Review the material and extract every line in which the word "Contact" occurs.

§ **Input records**
··········
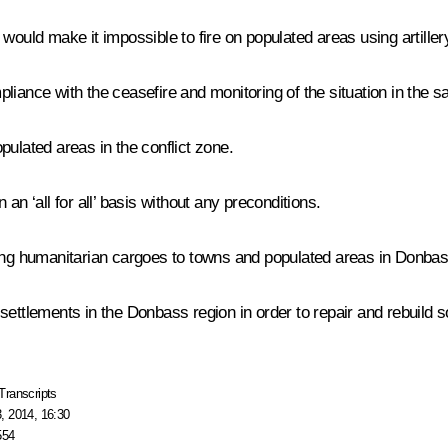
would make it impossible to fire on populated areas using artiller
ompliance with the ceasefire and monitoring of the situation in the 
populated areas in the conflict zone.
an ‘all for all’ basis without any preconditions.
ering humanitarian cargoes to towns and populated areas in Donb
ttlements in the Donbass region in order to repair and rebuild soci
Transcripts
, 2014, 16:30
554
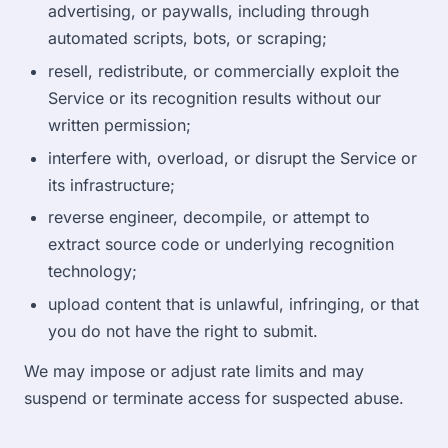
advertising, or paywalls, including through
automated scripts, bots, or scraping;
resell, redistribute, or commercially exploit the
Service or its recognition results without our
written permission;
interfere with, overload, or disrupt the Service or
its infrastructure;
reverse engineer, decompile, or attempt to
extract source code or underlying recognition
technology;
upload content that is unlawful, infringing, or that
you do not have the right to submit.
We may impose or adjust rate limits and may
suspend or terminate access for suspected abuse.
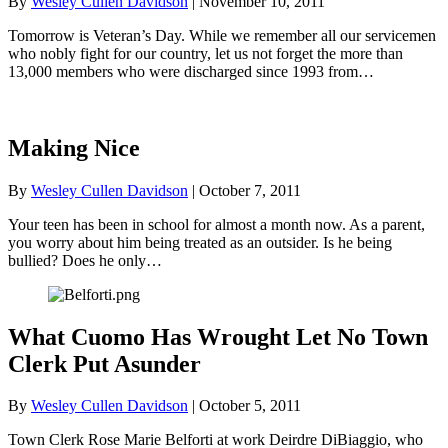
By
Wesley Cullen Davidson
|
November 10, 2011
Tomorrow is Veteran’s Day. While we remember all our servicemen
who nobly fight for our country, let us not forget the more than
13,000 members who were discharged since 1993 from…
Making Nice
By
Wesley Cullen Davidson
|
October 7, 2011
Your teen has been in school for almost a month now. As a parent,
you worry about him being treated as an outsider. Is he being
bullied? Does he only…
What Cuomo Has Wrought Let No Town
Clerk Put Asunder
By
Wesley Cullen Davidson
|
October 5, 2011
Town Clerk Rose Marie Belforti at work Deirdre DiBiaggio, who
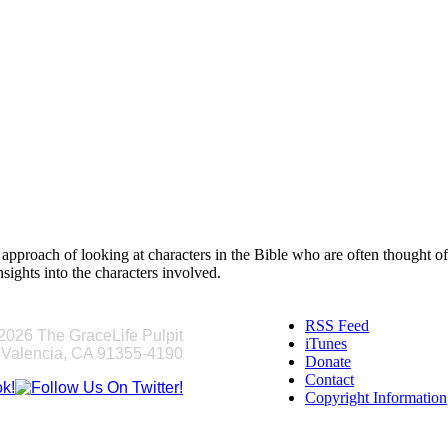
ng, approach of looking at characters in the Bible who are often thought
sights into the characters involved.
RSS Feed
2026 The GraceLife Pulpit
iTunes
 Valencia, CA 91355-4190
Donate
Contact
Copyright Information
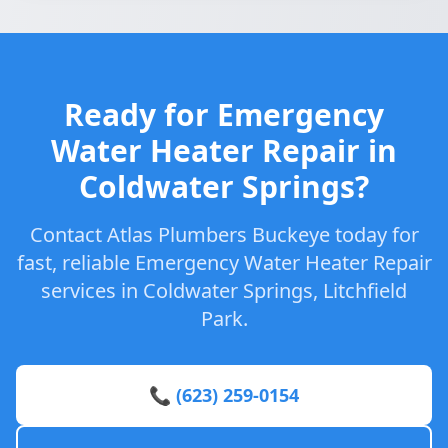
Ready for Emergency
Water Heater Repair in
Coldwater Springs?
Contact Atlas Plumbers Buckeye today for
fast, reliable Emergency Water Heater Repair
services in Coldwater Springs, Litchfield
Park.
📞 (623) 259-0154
··········
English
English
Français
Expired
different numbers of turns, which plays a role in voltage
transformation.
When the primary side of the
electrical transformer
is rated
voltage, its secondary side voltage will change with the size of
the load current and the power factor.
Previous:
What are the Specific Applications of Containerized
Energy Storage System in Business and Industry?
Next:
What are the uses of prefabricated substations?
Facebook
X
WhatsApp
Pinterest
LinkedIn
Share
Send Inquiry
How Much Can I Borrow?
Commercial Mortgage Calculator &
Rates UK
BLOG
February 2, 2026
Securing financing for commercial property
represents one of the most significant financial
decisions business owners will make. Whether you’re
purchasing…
··········
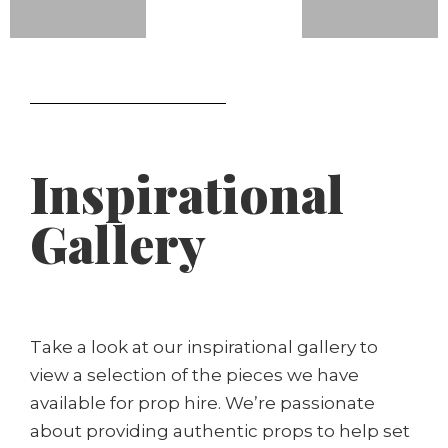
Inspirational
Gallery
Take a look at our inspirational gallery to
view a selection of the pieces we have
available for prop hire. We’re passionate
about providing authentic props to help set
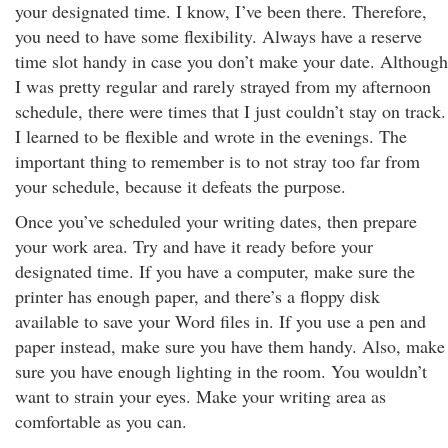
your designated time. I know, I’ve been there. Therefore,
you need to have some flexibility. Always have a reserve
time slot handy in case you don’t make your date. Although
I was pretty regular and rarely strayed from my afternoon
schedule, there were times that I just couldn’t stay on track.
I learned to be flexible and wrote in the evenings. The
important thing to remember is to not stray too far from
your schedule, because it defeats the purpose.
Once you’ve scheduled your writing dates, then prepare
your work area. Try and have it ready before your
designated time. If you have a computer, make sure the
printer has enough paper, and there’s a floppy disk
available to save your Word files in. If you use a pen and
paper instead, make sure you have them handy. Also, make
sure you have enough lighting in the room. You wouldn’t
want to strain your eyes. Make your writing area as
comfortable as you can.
··········
§ **Task output**
Contact
Contact Atlas Plumbers Buckeye today for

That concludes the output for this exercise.